Try it:
Please extract every line of the material containing the word "that" and copy each such line in full. Case counts.

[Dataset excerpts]
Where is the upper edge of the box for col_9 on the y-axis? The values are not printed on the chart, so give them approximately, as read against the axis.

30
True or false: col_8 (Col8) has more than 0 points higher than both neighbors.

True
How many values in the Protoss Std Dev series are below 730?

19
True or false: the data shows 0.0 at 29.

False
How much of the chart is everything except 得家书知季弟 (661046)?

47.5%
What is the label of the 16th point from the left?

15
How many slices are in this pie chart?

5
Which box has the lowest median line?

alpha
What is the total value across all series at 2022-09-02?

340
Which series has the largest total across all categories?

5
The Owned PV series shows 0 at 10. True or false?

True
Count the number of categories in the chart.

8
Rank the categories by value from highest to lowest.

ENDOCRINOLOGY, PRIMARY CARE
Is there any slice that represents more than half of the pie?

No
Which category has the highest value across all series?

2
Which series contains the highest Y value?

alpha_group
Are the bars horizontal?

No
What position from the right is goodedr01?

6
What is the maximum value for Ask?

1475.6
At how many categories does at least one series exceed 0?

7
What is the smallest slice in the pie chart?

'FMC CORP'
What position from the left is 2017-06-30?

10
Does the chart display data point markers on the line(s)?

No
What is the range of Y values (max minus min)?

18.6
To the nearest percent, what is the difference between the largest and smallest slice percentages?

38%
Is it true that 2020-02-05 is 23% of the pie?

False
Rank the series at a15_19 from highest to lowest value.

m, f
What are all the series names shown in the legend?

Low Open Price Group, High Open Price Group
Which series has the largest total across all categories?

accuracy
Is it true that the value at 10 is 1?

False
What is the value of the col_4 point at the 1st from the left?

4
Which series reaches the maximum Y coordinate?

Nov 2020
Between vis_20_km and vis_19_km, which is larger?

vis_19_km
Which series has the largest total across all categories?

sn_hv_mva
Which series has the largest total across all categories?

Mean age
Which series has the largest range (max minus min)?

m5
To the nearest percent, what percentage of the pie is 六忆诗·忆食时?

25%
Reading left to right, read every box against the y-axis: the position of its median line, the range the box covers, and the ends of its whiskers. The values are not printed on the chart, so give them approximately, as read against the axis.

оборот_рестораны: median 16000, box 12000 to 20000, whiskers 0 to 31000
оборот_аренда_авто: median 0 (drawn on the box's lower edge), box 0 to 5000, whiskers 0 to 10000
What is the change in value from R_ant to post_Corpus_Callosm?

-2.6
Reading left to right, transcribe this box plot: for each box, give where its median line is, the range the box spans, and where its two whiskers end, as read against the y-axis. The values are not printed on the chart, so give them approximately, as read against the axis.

Result of this exercise:
Is there any slice that represents more than half of the pie?
Is it true that 2020-02-05 is 23% of the pie?
Is it true that the value at 10 is 1?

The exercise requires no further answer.